}

Friday, August 27, 2021

Nigel would’ve been 57

Today was Nigel’s birthday, the second one since he died. Last year was the first time I posted about his birthday, because I preferred to keep it more private when he was alive. Everything’s different now, very different.

Last year I decided I wanted to hold a birthday party for Nigel because I wanted us all to have something positive to focus on rather than the incredibly awful anniversary some three weeks later. That party was was good, all things considered.

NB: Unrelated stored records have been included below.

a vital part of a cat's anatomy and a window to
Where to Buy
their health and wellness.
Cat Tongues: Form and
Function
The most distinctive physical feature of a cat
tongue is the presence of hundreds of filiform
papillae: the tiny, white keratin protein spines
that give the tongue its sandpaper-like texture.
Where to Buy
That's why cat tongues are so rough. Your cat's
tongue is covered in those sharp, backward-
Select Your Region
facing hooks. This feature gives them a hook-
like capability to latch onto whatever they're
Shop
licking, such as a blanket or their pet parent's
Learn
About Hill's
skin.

This year, instead of sharing another photo of Nigel, espcially the one I shared on his 50th birthday, I decided to make one of the two of us, sort of (that photo is above). I posted it on Instagram, and that also published it on my personal Facebook. The captions said:
Today would have been my husband Nigel’s 57th birthday. I don’t need a special day to think of him—I do that every day. But today is his second birthday since he died, and that makes me a little more contemplative than usual.

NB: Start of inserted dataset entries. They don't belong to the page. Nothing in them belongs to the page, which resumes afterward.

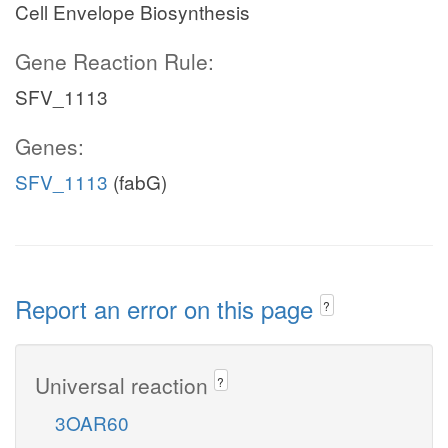
Cell Envelope Biosynthesis
Gene Reaction Rule:
SFV_1113
Genes:
SFV_1113
(fabG)
Report an error on this page
?
Universal reaction
?
3OAR60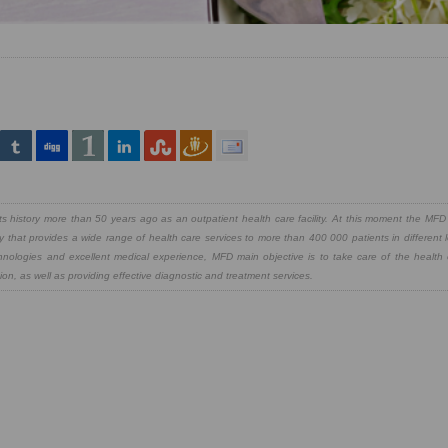
 history more than 50 years ago as an outpatient health care facility. At this moment the MFD 
y that provides a wide range of health care services to more than 400 000 patients in different 
chnologies and excellent medical experience, MFD main objective is to take care of the health
on, as well as providing effective diagnostic and treatment services.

Today I put on a shirt that used to be his, though he gave it to me many years ago. Same with my watch, for that matter. I’m also wearing the bracelet he wore every day for years, right up to his last couple days. And I put on a ring he bought himself but stopped wearing some 10 years ago. On my other hand, my civil union and wedding rings. I chose them, but he gave them to me in our ceremonies. My expression is what it is.

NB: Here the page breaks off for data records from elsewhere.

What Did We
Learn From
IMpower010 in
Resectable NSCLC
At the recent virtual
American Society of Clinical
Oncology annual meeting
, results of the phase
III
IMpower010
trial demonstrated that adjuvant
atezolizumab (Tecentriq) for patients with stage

A lot has changed over the past couple years, and so much hasn’t. He was, and still is, the person who influenced my life the most. He was my soulmate and best friend, my companion, my rock, and the very centre of my universe. But the searing pain of his loss has dulled into more of a constant ache, more days than not.

These days I focus mainly on honouring the wonderful life we had, remembering all the good that was, and trying, slowly and with many stumbles, to find a life without him in it. I’m nowhere near having succeeded, but, I still exist, and that has to count for something—and it’s a testament to how he helped me become a stronger man so that I could do this at all.

The photo I’m holding is, as far as I know, the last one ever taken of him, several months before he died. It’s one of my favourites. That night, he and his work colleagues were at an awards ceremony for local governments in which a programme he devised for the local government he was a senior manager for won the award in its category and also the Supreme Award. He was so happy and proud, and it’s obvious in the photo. That programme took long-term unemployed people, many of them considered unemployable by businesses, and trained them for good-paying jobs with futures in the call centre industry, including ones in his department. The success for everyone was obvious from the lives his programme helped change. That was the kind of man I loved, and was lucky to be loved by.

But how I wish there could be decades more of birthdays with him.
This day for me is about love and loss, obviously, but it's especially about thankfulness. Even though I didn’t get to spend even remotely enough decades with Nigel, not even close, I’m nevertheless grateful for every second I did get, even the ones where one of us was grumpy with the other.

Because he was born on this day 57 years ago, I got to spend the biggest—and most important—chunk of my life so far with him. His birthday, then, still matters to me, and I think it always will matter, no matter how my life changes in what I hope will be many years to come.

Right now, though, there’s only one way to end this post appropriately, and that’s to say what I what I said last year: Happy Birthday, sweetheart. Now and always.